I turn my head to Mariska. “Yeah?”

She nods, stares intensely at me with her dark eyes. “You need to work harder here. They expect you to pull off those tricks,” she says, but her words don’t feel like friendly encouragement. More like admonishment.

“Okay,” I say, because I don’t know if she’s giving me useful advice or not.

A black-haired girl shakes her head at me. Claudia. She’s a water artist and Mariska’s best friend. “Everyone wants to see your twin,” Claudia adds. “Did you leave it back home in Florida?”

I look away, a red tint creeping into my cheeks.

“Well?”

“I’m working on it,” I mutter.

Mariska stomps over to me, parks her hands on her hips. “Work
harder
,” she says, spitting out the last word. “That’s how we’re all here.

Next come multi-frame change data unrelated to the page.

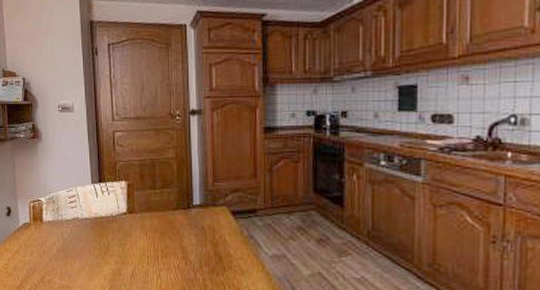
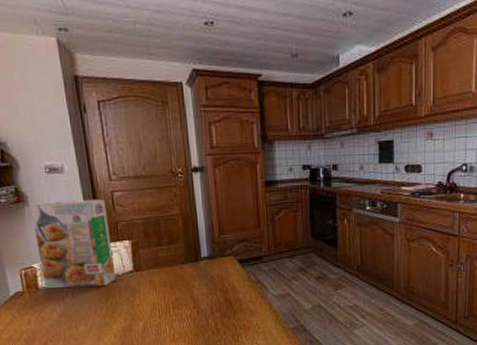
cereal box: none [43,138,111,225] -> present [30,199,117,288]

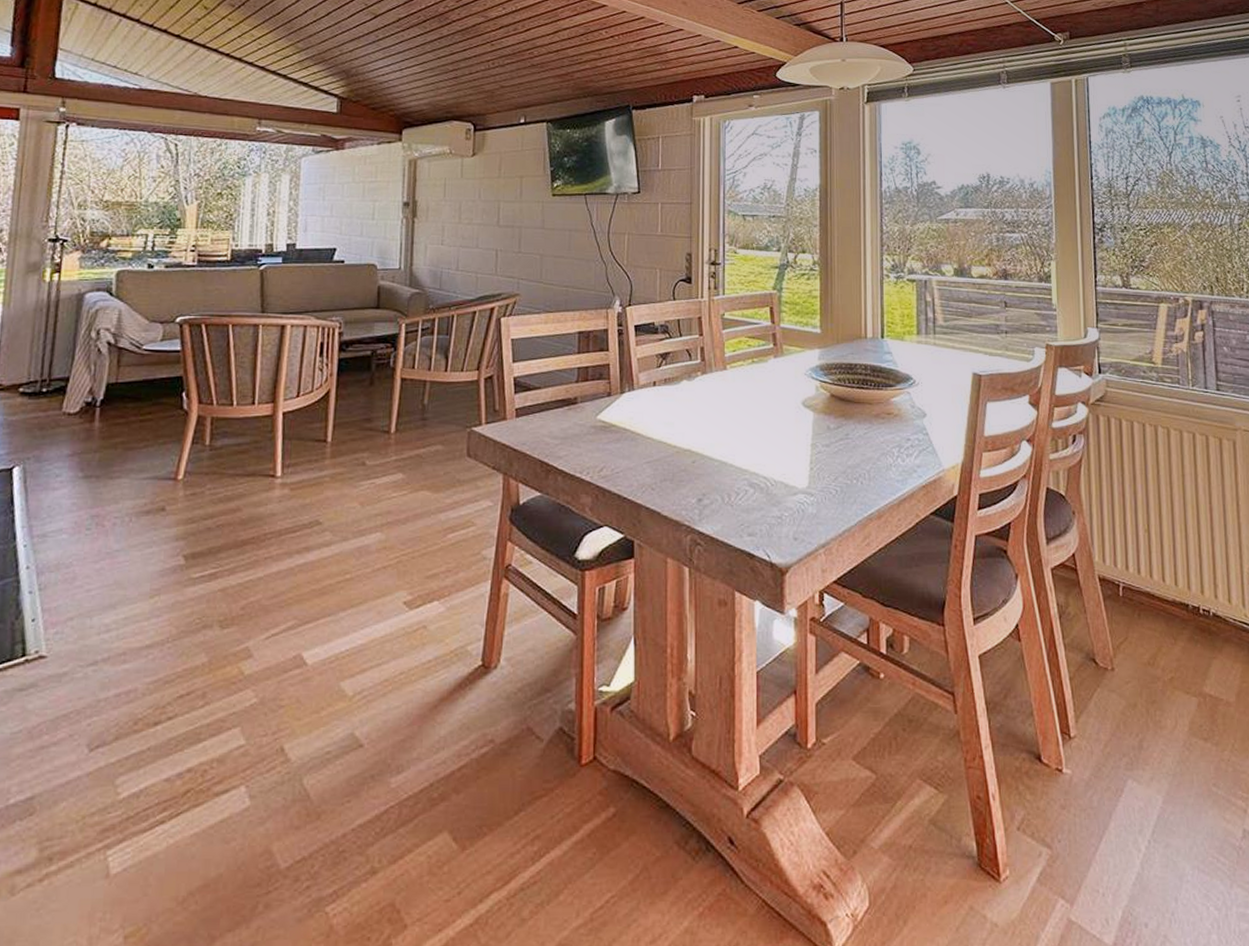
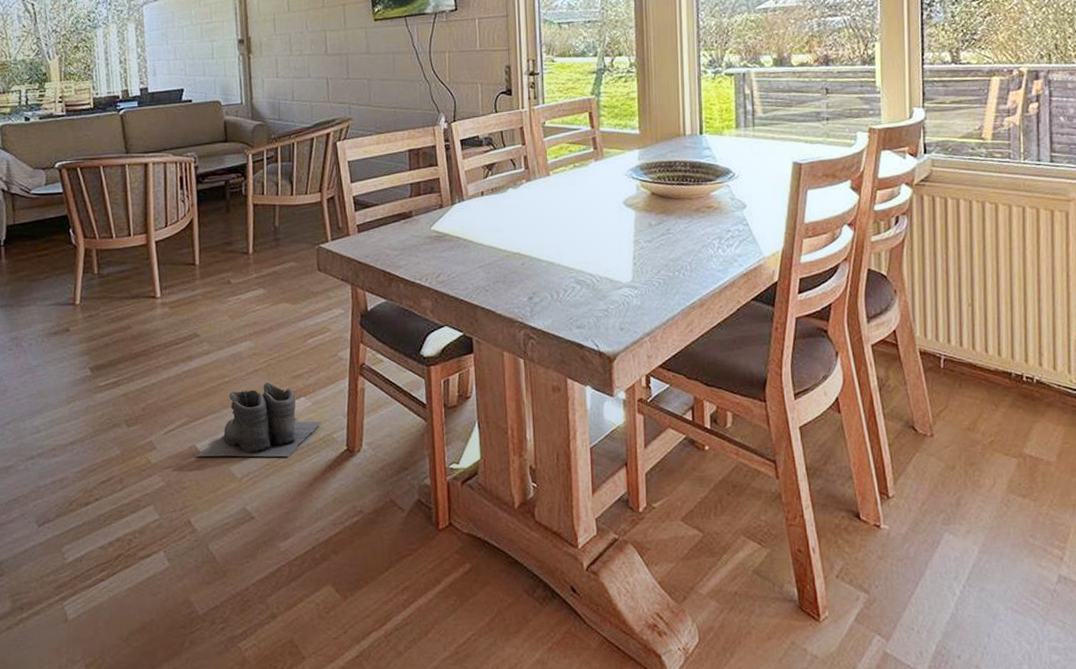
boots: none [300,581,455,672] -> present [196,382,322,457]

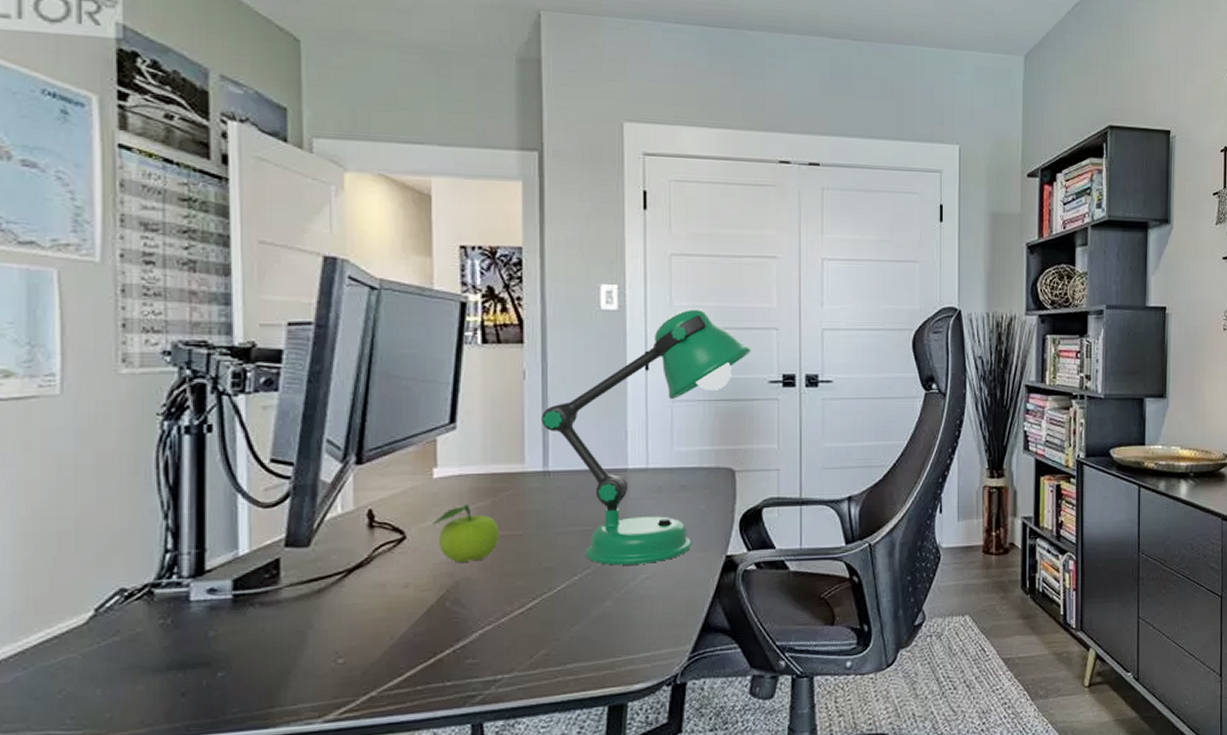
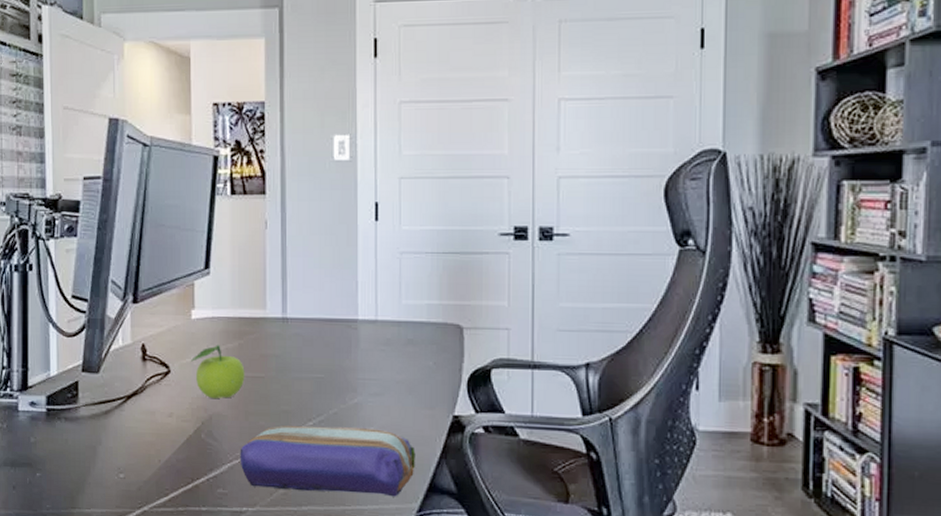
pencil case: none [493,576,689,652] -> present [240,425,415,497]
desk lamp: present [542,309,752,566] -> none [281,157,482,416]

Because we work our butts off.” She tries to poke
me in the chest, but I pivot away. She yanks her hand back before she can touch me. “You do the same.”

“Got it. Message received.”

“Or don’t,” Mariska adds, shifting to an offhand tone. “Because I can handle the big tricks without your help.”

I don’t fashion a comeback or a sharp retort, because my mouth is dry and I feel so incredibly stupid. I would mock me too. Because my twin is nowhere to be seen. During every practice I’ve been asked to show my special ability. I’ve tried to picture my dad, I’ve tried to draw on all those vast reserves of rage inside me, but the distance must be muting my anger and my talent.

Because I’ve managed no carbon copy. All I’ve produced is an arm here, a leg there, half a face. Sometimes a shadowy shimmer of a body that lasts for two seconds.

I leave the locker room and head out to the fields for fire practice. The fire coach is a guy named Mattheus. He shakes his head at me when I make a smoky shadow. I can’t get this right. I can’t even get close to this trick here in New York. Maybe it was just a Florida thing. I spend the afternoon working on other skills, practicing the timing of our team routines that I’m just learning, the nuances of the fire sprays, the circles of flames, the way we’re expected to make them skitter through the night sky with our wires. Mariska watches me the whole time, a smug, satisfied look on her face. I feel so dumb with her eyes on me, like I don’t know where my feet are or how to work my hands.